In this paper, we propose a novel cross-modal distillation method, called TinyCLIP, for large-scale language-image pre-trained models. The method introduces two core techniques: affinity mimicking and weight inheritance. Affinity mimicking explores the interaction between modalities during distillation, enabling student models to mimic teachers’ behavior of learning cross-modal feature alignment in a visual-linguistic affinity space. Weight inheritance transmits the pre-trained weights from the teacher models to their student counterparts to improve distillation efficiency. Moreover, we extend the method into a multi-stage progressive distillation to mitigate the loss of informative weights during extreme compression.

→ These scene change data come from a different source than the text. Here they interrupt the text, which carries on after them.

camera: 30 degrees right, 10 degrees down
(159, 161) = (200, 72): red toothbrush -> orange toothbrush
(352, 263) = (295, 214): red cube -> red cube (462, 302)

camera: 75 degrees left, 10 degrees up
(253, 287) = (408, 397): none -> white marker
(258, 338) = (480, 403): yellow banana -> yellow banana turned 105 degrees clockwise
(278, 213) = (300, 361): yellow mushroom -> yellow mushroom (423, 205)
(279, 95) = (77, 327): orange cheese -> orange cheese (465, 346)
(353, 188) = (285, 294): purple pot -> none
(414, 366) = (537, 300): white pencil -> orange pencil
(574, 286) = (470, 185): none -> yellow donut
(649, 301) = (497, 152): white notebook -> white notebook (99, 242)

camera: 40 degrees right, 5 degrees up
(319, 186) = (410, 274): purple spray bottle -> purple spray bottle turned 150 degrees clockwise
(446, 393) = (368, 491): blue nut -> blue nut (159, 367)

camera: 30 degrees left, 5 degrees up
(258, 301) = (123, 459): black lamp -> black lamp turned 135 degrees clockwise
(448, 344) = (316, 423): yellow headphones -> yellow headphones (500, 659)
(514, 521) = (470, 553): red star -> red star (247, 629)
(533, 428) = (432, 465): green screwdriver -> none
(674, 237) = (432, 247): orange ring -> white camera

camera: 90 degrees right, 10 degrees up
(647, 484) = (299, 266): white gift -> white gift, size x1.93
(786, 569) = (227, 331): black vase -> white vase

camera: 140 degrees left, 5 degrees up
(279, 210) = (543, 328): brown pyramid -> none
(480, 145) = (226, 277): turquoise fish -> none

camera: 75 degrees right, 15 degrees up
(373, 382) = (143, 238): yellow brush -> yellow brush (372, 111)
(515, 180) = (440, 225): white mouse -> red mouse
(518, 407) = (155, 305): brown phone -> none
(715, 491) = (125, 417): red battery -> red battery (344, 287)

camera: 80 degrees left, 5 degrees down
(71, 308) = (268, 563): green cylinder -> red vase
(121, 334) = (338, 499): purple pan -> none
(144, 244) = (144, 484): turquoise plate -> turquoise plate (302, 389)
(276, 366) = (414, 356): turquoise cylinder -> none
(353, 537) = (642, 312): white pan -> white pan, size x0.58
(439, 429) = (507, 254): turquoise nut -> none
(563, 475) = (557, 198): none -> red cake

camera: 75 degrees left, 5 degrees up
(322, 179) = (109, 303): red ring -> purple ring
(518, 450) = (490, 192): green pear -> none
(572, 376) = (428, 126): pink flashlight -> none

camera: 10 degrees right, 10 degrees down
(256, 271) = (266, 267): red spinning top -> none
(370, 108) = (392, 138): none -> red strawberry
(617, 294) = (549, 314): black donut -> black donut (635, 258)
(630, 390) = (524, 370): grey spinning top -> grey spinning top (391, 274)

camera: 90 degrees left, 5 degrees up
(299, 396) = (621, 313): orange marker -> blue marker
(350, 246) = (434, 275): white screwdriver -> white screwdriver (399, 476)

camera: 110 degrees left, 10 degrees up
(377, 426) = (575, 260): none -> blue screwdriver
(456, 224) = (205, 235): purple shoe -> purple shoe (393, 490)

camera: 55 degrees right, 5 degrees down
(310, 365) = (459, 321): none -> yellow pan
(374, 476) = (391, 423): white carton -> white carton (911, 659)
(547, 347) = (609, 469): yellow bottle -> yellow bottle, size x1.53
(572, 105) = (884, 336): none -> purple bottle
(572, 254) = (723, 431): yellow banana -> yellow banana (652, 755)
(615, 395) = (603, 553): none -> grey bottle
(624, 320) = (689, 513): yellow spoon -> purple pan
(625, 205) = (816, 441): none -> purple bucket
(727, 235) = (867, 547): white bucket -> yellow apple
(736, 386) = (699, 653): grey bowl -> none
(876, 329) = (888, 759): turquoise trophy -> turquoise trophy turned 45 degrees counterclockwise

Comprehensive experiments demonstrate the efficacy of TinyCLIP, showing that it can reduce the size of the pre-trained CLIP ViT-B/32 by 50%, while maintaining comparable zero-shot performance. While aiming for comparable performance, distillation with weight inheritance can speed up the training by 1.4 - 7.8 compared to training from scratch. Moreover, our TinyCLIP ViT-8M/16, trained on YFCC-15M, achieves an impressive zero-shot top-1 accuracy of 41.1% on ImageNet, surpassing the original CLIP ViT-B/16 by 3.5% while utilizing only 8.9% parameters. Finally, we demonstrate the good transferability of TinyCLIP in various downstream tasks. Code and models will be open-sourced at https://aka.ms/tinyclip.